Providing we can supervise and examine it, we will consider any proposal for a dissertation project falling within the general field of English Studies very broadly defined, from 1066 to the present day.

Please note that decisions about admissions and supervision arrangements are made by Faculty committees, and not by prospective dissertation supervisors. However, we always welcome enquiries about our course.

Specialisation

Williams

Our MPhil programme is wide-ranging and will sometimes challenge you to tackle unfamiliar material unrelated to your dissertation topic; but having said that, the course also offers ample scope for focused study and specialisation. Multiple pathways can be taken through the MPhil, shaped by students’ interests.

For example, a student wishing to write their dissertation on a contemporary subject such as contemporary elegy might aim to match a Research Frameworks seminar on ‘Poetry and Poetics’ with Specialist seminars such as ‘Cultures of the Anthropocene’, ‘Emily Dickinson and the Archive’, and ‘Renaissance Lyric’.

A student wishing to write their dissertation about John Skelton and to specialise in medieval literature might opt, in Michaelmas, for the Medieval Textual and Related Studies course and a Specialist seminar such as ‘East Anglia: Literature, Religion, Culture, and the Wider World’, and, in Lent, might request to take a Research Frameworks seminar such as ‘Poetry and Poetics’ and Specialist seminars such as ‘Medieval Literature and Visual Culture’ and ‘Thinking with Classical Antiquity’.

A student wishing to specialise in literature of the long eighteenth century might prefer a Specialist seminar such as ‘Changeable Forms: Eighteenth-Century Embodiment’ together with the ‘Bodies, Performance, Gender’ Research Frameworks seminar (to support their wider understanding of the history of gender), and might then nominate to take courses such as ‘Inventing Criticism, 1660-1840’ and (perhaps by way of chronological background) ‘The Exuvial Renaissance: Distributing Personhood in Early Modern Texts’.

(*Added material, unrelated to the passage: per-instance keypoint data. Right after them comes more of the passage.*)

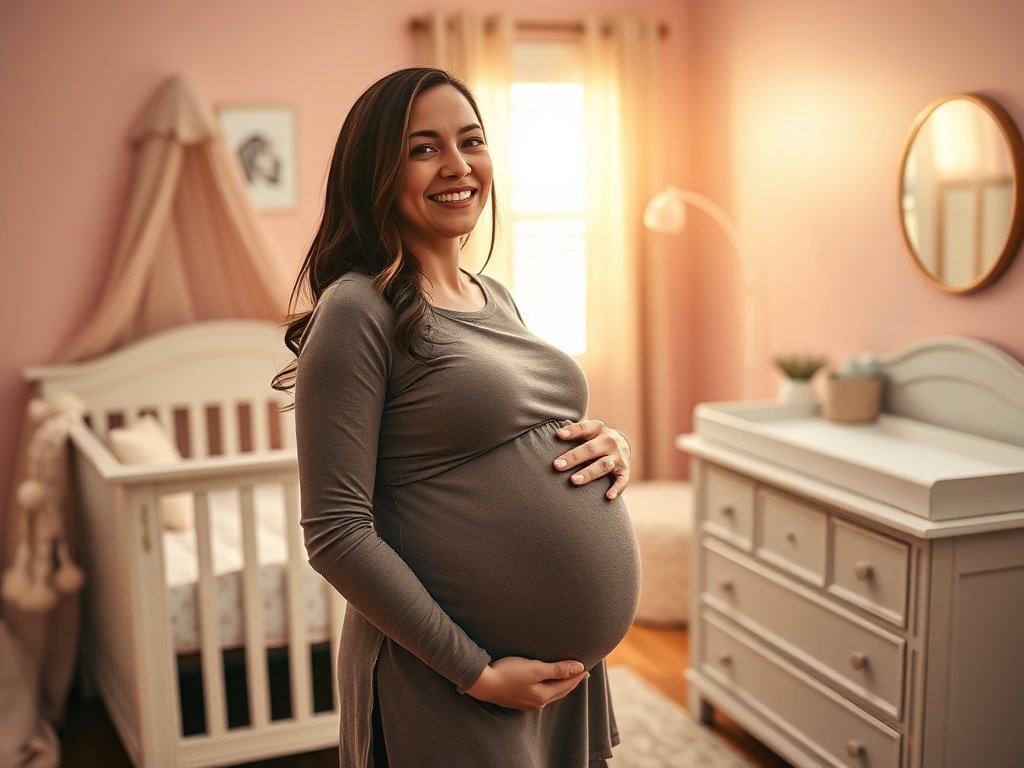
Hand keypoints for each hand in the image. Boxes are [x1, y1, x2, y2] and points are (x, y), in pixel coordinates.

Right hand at [465, 657, 588, 710]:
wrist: (483, 683)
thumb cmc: (508, 672)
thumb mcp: (535, 668)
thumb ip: (557, 669)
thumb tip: (579, 668)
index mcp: (544, 695)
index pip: (567, 684)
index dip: (578, 674)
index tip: (587, 666)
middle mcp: (538, 702)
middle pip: (561, 691)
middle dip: (572, 681)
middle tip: (582, 672)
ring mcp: (528, 703)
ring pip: (551, 694)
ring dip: (561, 685)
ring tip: (568, 677)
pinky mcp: (519, 700)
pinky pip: (541, 694)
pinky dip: (549, 688)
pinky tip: (547, 684)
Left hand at [553, 419, 630, 499]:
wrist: (622, 444)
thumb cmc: (593, 440)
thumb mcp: (586, 432)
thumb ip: (572, 432)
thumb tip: (552, 434)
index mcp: (598, 428)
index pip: (584, 428)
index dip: (572, 431)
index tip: (559, 435)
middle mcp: (609, 441)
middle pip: (590, 449)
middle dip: (573, 457)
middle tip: (557, 465)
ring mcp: (618, 456)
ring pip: (603, 465)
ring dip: (589, 473)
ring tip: (574, 480)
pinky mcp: (625, 470)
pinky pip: (622, 480)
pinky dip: (617, 489)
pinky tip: (608, 496)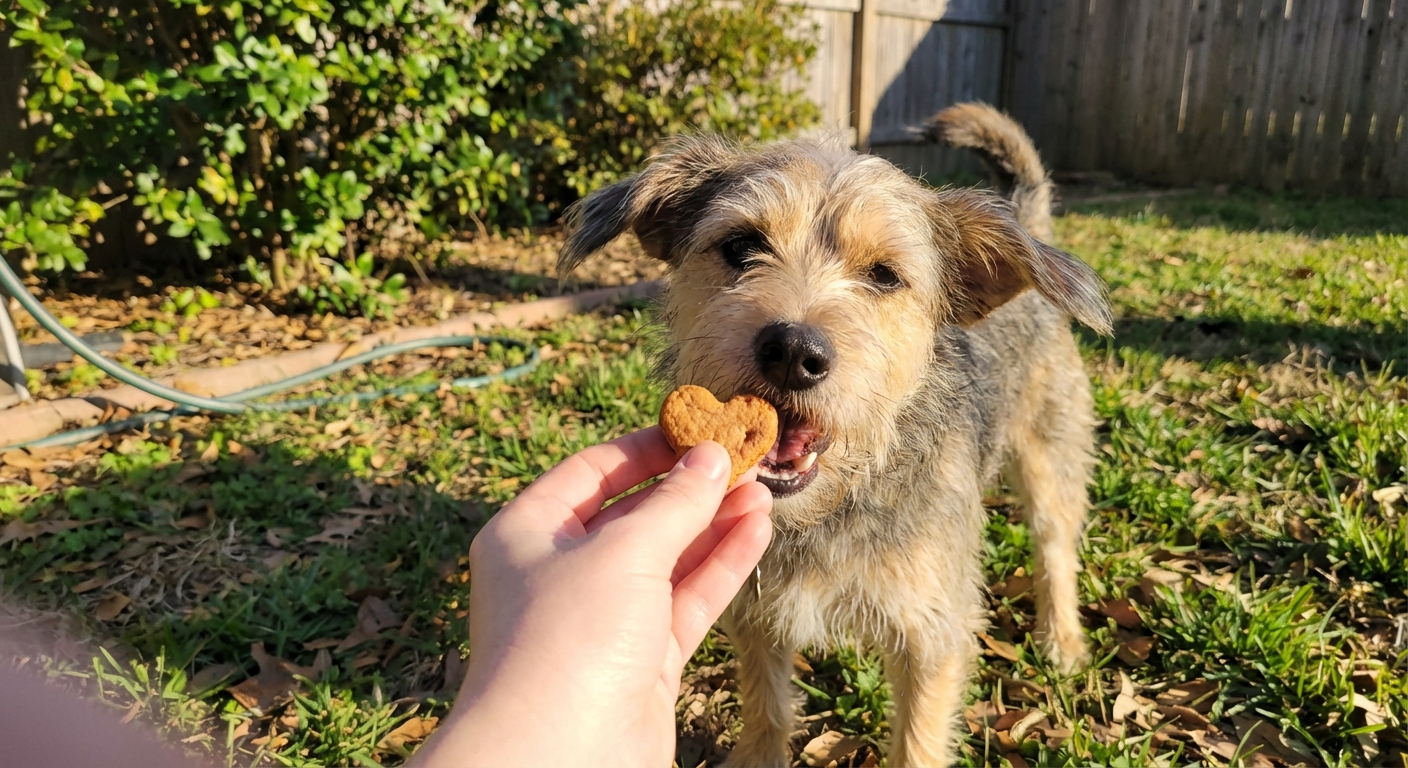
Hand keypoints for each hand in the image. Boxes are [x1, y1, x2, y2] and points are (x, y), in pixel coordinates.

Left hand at [411, 427, 773, 767]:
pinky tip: (756, 533)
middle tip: (744, 459)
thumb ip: (675, 503)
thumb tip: (713, 458)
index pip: (592, 471)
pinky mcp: (640, 661)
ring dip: (714, 524)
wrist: (559, 760)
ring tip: (762, 491)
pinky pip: (685, 600)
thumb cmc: (568, 642)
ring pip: (667, 558)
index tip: (699, 429)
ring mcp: (602, 619)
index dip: (647, 447)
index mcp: (527, 534)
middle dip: (690, 488)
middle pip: (634, 514)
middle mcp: (560, 573)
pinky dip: (720, 566)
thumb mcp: (624, 551)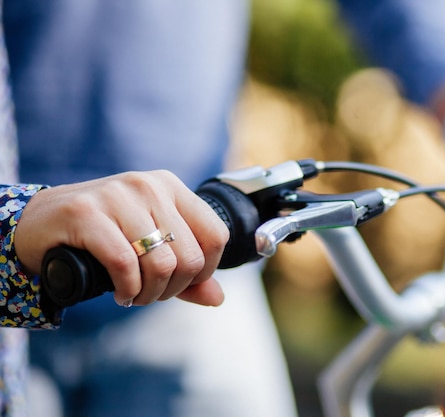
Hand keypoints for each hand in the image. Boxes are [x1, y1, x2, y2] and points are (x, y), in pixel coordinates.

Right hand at [14, 170, 228, 306]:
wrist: (39, 221)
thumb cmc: (103, 235)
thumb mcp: (151, 246)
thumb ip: (187, 271)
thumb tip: (218, 298)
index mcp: (171, 187)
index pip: (216, 235)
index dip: (205, 271)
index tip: (181, 282)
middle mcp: (149, 185)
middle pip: (190, 256)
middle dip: (173, 288)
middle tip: (151, 293)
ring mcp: (117, 195)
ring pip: (161, 263)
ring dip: (149, 294)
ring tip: (135, 295)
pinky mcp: (86, 213)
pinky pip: (125, 264)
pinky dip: (127, 290)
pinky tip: (121, 293)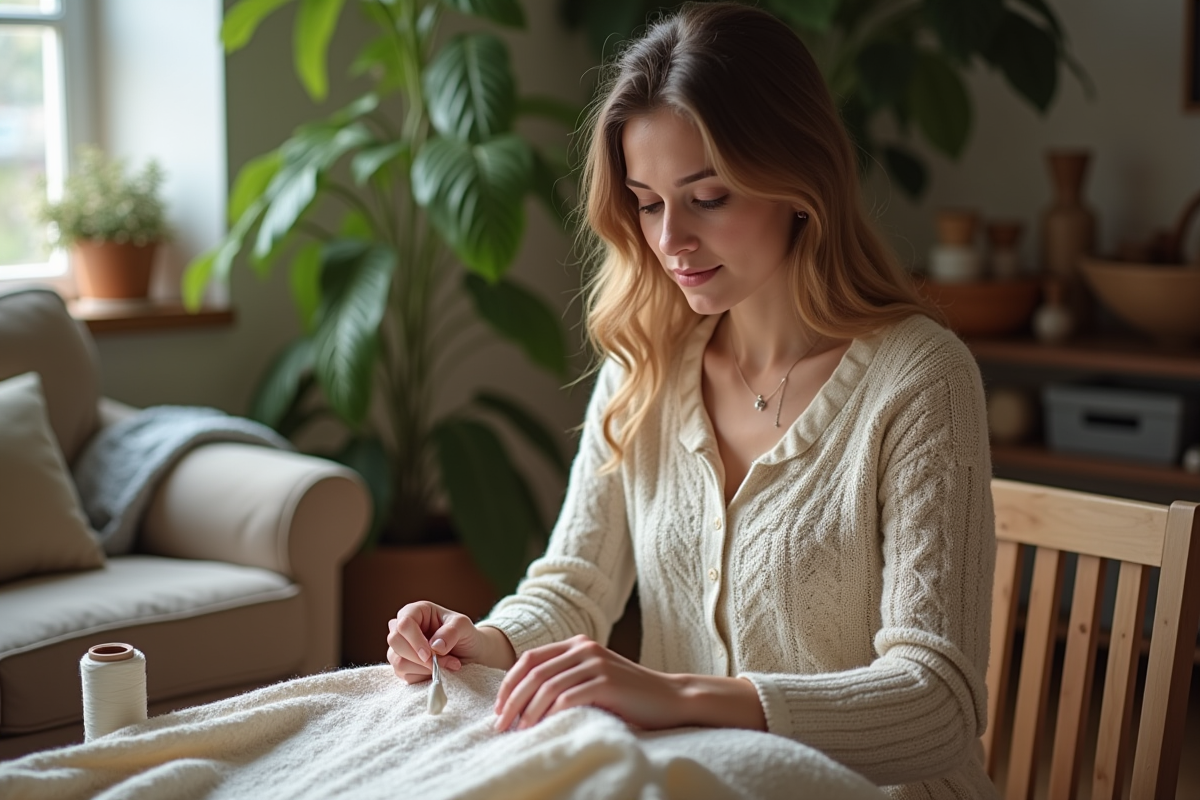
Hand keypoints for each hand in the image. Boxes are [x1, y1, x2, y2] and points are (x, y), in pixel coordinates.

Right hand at [386, 601, 515, 683]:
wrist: (471, 655)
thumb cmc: (465, 635)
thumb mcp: (463, 626)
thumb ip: (451, 631)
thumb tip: (435, 646)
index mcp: (417, 612)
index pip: (404, 623)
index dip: (414, 639)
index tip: (429, 653)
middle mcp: (404, 628)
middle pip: (395, 641)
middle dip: (418, 657)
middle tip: (440, 662)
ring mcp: (401, 648)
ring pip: (398, 661)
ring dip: (424, 668)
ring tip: (448, 665)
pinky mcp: (403, 667)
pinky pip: (404, 675)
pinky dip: (423, 677)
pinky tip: (438, 671)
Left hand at [493, 635, 685, 731]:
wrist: (669, 698)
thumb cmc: (628, 695)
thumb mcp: (593, 677)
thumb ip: (566, 677)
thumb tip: (525, 700)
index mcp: (577, 644)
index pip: (530, 658)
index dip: (509, 683)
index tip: (498, 708)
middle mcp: (584, 648)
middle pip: (534, 672)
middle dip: (511, 699)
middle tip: (499, 724)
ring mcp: (596, 663)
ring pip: (547, 685)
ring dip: (527, 710)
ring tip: (517, 730)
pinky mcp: (606, 682)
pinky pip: (567, 697)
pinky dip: (549, 713)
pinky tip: (541, 728)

Equally, a student whose interests are more thematic or conceptual than period-specific – someone who is, for example, interested in the relationship between literature and philosophy – might aim to take a Research Frameworks seminar in that subject and to combine this with Specialist seminars such as ‘Now, Then: Present Time and Action in a long Romantic Age', ‘Phantom Tables: Philosophy and Literature (1890-present)’, and ‘Literature and Ultimate Questions’.

All courses are subject to availability and demand, but extensive efforts are made to satisfy students’ preferences and to tailor seminar allocations, so far as possible, to support individuals’ dissertation projects.

Assessment

Students’ progress throughout the MPhil is supported by regular meetings with their dissertation supervisor, who reads and gives feedback on coursework essays as well as the short written exercise and dissertation.

Examined elements are as follows:

(i) Short Written Exercise

A short essay submitted in Michaelmas term on a topic directly related to the dissertation. Assessed as a pass/resubmission by the supervisor. It does not contribute to the overall mark for the MPhil.

(ii) Coursework Submissions

Two 5,000-word essays related to work pursued in the Specialist seminars, one submitted after Michaelmas term and the other after Lent term. (Those taking the Medieval TRS course may choose to substitute the Michaelmas coursework essay with an exercise in Textual and Related Studies if they so wish.)

Topics are chosen independently by students in consultation with seminar convenors and dissertation supervisors. The lower of the two coursework marks achieved is weighted as contributing 20% towards the student’s overall mark for the degree; the higher-scoring coursework mark contributes 30% towards the overall mark.

(iii) Dissertation

An essay of between 12,000 and 15,000 words, submitted at the end of Easter term. Worth 50% of the overall mark for the degree.